As used in the Maternal, Fetal and Infant Experimentation Act:
A. "viability" means that stage of fetal development when the unborn child is potentially able to live outside the mother's womb, albeit with artificial aid;
B. "conception" means the fertilization of the ovum of a human female by the sperm of a human male;
C. "health" means physical or mental health;
D. "clinical research" means any biomedical or behavioral research involving human subjects, including the unborn, conducted according to a formal procedure. The term is to be construed liberally to embrace research concerning all physiological processes in human beings and includes research involving human in vitro fertilization, but shall not include diagnostic testing, treatment, therapy or related procedures conducted by formal protocols deemed necessary for the care of the particular patient upon whom such activity is performed and shall not include human in vitro fertilization performed to treat infertility; provided that this procedure shall include provisions to ensure that each living fertilized ovum, zygote or embryo is implanted in a human female recipient, and no physician may stipulate that a woman must abort in the event the pregnancy should produce a child with a disability.
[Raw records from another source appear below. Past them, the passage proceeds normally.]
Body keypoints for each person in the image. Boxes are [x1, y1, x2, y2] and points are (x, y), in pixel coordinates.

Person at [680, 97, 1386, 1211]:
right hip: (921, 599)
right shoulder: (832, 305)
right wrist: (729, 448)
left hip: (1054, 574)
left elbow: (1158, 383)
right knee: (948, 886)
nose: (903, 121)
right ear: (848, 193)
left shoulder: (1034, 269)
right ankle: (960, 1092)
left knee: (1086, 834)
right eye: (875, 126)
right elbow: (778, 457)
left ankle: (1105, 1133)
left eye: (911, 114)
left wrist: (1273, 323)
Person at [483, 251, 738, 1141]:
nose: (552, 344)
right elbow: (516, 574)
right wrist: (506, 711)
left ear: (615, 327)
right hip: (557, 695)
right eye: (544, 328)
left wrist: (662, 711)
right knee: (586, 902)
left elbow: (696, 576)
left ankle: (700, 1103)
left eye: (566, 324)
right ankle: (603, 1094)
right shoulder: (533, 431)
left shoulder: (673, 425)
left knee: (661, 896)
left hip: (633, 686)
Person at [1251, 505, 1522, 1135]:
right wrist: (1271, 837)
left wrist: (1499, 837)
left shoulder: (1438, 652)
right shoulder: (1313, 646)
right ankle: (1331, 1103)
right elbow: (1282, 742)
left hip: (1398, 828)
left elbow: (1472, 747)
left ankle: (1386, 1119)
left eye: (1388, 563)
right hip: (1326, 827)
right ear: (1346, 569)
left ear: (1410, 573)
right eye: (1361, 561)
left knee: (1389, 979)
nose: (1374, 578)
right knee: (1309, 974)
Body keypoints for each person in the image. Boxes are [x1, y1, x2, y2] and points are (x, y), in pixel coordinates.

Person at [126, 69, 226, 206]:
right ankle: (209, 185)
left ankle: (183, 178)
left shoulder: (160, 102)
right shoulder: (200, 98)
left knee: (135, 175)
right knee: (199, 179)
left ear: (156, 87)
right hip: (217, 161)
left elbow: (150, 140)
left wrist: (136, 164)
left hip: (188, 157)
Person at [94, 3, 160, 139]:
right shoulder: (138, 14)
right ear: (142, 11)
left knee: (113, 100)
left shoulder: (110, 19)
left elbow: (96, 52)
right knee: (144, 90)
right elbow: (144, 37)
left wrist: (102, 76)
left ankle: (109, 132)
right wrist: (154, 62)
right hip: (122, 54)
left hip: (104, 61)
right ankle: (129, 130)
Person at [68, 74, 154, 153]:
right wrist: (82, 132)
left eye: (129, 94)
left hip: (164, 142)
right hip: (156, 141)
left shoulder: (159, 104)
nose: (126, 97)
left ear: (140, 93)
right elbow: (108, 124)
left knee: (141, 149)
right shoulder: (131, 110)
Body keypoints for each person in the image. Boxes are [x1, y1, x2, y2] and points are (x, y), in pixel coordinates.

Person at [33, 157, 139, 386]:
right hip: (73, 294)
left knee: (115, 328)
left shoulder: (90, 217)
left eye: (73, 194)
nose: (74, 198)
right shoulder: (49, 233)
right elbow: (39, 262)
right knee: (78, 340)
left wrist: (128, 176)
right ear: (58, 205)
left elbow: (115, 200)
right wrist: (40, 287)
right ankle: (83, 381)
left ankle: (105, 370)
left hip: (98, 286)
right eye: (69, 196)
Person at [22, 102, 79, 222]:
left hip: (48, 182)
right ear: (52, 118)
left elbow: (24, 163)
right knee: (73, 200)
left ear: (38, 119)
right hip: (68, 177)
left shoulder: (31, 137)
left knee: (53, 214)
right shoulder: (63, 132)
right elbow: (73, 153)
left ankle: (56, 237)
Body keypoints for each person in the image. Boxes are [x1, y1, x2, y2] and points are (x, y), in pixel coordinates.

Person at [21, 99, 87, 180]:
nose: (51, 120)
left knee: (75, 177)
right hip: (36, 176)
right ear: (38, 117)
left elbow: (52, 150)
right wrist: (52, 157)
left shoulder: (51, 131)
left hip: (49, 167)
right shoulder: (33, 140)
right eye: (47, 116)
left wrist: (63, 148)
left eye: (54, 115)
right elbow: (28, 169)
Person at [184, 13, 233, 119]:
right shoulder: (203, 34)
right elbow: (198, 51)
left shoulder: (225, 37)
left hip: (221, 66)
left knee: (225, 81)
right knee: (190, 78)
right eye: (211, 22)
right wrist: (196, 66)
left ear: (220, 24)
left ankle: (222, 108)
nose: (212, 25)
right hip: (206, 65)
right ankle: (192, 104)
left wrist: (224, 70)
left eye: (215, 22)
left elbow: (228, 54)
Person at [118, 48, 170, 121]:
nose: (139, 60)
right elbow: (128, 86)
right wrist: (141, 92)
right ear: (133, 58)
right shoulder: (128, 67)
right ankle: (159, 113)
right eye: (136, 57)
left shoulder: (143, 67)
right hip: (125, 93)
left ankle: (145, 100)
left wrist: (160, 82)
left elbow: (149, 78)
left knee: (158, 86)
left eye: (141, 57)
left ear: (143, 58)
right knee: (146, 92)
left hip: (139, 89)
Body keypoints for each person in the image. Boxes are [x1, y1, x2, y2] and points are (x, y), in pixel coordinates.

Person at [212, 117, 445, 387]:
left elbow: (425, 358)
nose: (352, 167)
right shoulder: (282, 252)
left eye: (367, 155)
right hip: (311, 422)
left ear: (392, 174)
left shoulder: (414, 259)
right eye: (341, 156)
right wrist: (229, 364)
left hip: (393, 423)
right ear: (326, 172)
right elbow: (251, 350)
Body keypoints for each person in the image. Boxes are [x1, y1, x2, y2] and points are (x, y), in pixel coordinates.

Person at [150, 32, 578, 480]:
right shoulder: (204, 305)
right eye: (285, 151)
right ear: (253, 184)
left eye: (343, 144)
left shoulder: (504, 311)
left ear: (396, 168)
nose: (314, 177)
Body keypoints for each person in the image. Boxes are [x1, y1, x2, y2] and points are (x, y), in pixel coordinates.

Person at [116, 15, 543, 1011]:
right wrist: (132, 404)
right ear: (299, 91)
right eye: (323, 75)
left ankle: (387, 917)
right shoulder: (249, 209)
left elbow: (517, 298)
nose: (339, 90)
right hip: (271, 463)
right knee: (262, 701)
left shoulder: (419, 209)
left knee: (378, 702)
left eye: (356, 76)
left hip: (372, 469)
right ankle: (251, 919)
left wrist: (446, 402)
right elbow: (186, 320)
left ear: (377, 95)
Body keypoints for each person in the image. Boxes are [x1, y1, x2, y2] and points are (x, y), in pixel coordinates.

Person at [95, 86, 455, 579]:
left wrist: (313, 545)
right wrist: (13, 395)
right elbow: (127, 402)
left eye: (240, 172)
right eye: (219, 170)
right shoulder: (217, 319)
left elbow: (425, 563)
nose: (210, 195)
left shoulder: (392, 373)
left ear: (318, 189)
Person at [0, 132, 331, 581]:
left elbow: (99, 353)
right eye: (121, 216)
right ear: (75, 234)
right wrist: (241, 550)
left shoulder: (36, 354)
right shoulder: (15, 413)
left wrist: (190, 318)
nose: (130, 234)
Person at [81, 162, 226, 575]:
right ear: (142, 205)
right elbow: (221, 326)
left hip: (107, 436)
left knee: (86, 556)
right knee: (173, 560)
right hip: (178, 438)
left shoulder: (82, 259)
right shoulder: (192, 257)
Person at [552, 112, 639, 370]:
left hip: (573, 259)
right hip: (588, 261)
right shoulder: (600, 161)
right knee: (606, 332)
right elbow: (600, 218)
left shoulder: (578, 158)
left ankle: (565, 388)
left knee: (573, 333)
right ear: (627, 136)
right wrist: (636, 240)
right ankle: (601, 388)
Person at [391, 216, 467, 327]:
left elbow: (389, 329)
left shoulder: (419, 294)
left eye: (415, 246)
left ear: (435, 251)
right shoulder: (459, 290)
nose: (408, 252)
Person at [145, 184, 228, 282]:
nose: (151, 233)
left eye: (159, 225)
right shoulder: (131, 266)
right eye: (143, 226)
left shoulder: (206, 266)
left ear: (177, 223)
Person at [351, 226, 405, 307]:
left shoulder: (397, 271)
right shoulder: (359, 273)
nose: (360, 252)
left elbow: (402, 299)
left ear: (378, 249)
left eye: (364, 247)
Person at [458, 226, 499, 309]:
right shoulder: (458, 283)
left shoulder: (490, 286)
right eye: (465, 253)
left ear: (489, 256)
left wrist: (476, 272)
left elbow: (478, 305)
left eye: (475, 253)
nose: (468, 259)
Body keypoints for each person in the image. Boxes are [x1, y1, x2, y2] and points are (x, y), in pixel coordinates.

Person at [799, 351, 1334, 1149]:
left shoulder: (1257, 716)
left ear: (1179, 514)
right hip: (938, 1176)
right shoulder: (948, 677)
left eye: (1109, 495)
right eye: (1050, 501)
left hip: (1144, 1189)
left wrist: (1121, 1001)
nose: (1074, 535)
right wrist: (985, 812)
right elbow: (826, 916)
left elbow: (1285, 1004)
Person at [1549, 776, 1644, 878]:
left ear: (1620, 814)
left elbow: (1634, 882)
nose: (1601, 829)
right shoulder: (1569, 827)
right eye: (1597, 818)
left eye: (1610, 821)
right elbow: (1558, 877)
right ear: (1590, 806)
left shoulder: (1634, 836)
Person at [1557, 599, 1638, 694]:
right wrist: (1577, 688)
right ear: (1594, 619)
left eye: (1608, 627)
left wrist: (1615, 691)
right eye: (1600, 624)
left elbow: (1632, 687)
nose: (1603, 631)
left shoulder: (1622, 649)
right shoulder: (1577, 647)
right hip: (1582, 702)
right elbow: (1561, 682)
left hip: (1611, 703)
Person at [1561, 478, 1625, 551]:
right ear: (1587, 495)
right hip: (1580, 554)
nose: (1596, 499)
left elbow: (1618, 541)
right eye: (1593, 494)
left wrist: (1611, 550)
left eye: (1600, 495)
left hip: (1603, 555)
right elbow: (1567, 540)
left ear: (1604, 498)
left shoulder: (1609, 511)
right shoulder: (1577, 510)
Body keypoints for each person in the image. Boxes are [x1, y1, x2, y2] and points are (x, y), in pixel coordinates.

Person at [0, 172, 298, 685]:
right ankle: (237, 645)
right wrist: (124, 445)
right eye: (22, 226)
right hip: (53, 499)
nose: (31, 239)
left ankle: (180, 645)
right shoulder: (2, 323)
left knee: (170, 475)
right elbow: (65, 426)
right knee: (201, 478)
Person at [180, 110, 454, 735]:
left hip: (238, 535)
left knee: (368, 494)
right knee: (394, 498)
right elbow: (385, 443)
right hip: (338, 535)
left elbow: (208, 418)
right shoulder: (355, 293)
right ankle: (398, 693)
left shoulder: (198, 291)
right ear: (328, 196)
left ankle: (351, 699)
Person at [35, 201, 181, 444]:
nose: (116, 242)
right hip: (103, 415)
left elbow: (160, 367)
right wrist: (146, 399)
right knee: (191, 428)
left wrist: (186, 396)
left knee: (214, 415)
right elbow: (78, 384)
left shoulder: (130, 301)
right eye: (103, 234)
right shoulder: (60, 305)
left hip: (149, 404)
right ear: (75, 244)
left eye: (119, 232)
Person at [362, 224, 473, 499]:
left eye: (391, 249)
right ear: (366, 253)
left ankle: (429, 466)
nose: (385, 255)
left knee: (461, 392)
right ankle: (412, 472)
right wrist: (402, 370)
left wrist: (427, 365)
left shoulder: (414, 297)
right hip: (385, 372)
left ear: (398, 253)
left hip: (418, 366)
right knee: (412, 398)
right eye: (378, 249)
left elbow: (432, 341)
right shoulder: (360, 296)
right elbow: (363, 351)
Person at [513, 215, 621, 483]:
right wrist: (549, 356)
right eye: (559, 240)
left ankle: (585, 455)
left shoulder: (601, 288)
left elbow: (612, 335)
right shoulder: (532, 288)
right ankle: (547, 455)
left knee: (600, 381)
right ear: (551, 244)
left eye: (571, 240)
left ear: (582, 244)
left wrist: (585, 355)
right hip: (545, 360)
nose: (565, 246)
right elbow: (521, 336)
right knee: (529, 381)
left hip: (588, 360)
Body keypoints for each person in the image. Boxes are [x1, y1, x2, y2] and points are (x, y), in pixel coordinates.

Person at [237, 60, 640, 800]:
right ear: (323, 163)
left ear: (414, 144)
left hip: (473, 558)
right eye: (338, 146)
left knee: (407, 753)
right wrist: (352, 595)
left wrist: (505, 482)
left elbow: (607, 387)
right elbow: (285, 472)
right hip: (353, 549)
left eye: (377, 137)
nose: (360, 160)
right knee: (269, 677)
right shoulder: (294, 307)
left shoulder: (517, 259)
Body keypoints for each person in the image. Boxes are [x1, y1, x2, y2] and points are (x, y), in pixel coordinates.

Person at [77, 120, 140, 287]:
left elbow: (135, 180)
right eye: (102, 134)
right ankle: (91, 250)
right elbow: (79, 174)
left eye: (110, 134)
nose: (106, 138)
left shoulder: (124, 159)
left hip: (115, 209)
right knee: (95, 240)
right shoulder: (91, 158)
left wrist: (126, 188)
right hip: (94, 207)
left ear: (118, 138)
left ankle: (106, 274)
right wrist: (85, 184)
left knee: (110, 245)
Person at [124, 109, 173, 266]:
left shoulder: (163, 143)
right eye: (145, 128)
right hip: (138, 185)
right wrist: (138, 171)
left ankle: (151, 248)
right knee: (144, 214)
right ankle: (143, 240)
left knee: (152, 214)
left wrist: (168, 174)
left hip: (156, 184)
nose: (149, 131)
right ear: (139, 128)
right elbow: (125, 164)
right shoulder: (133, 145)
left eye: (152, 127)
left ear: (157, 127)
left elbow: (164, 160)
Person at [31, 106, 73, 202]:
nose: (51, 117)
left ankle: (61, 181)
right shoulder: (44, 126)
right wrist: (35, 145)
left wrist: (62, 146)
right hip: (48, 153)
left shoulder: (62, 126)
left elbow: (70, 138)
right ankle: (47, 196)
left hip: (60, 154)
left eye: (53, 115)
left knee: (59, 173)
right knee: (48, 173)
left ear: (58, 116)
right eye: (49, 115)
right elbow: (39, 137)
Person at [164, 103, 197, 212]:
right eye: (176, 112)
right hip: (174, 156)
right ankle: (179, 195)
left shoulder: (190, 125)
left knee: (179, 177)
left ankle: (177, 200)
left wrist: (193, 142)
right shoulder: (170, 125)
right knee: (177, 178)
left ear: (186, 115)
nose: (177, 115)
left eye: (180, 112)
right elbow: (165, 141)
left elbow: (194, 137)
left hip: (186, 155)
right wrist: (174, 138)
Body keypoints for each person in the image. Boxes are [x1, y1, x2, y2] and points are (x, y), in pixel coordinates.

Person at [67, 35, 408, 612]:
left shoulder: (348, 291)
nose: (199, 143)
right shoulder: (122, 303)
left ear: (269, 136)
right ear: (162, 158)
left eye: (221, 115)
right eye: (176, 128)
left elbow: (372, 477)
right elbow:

Provided that emergency medical procedures necessary to preserve the life or health of the mother or the fetus shall not be considered to be clinical research;
E. "subject at risk", "subject" or "at risk" means any person who may be exposed to the likelihood of injury, including physical or psychological injury, as a consequence of participation as a subject in:
(1) any research, development or related activity that departs from the application of those established and accepted methods deemed necessary to meet the person's needs;
(2) controlled research studies necessary to establish accepted methods designed to meet the person's needs; or
(3) research activity that poses a significant risk to the subject;
F. "significant risk" means an activity that is likely to cause disfigurement or loss or impairment of the function of any member or organ;
G. "fetus" means the product of conception from the time of conception until the expulsion or extraction of the fetus or the opening of the uterine cavity, but shall not include the placenta, extraembryonic membranes, umbilical cord, extraembryonic fluids and their resident cell types and cultured cells;
H. "live-born infant" means an offspring of a person that exhibits heartbeat, spontaneous respiratory activity, spontaneous movement of voluntary muscles or pulsation of the umbilical cord if still attached to the infant ex utero; provided the Maternal, Fetal and Infant Experimentation Act does not apply to a fetus or infant absent the characteristics set forth in this subsection;
I. "infant" means an offspring of a human being from the time it is born until the end of its first chronological year;
J. "born" means the time the head or any other part of the body of the fetus emerges from the vagina or the time the uterine cavity is opened during a caesarean section or hysterotomy; and
K. "in vitro fertilization" means any fertilization of human ova that occurs outside the body of a female, either through admixture of donor human sperm and ova or by any other means.
History: Laws 1979, ch. 132, § 1; 1985, ch. 98, § 1; 2007, ch. 46, § 15.
The 2007 amendment, effective June 15, 2007, amended the section to make non-substantive language changes.
Law reviews. — For article, "Constitutional Limits on New Mexico's In Vitro Fertilization Law," see 24 N.M.L. Rev. 125 (1994).
Am. Jur. 2d, A.L.R. and C.J.S. references. — Physician's use of patient's tissues, cells or bodily substances for medical research or economic purposes, 16 A.L.R.5th 143.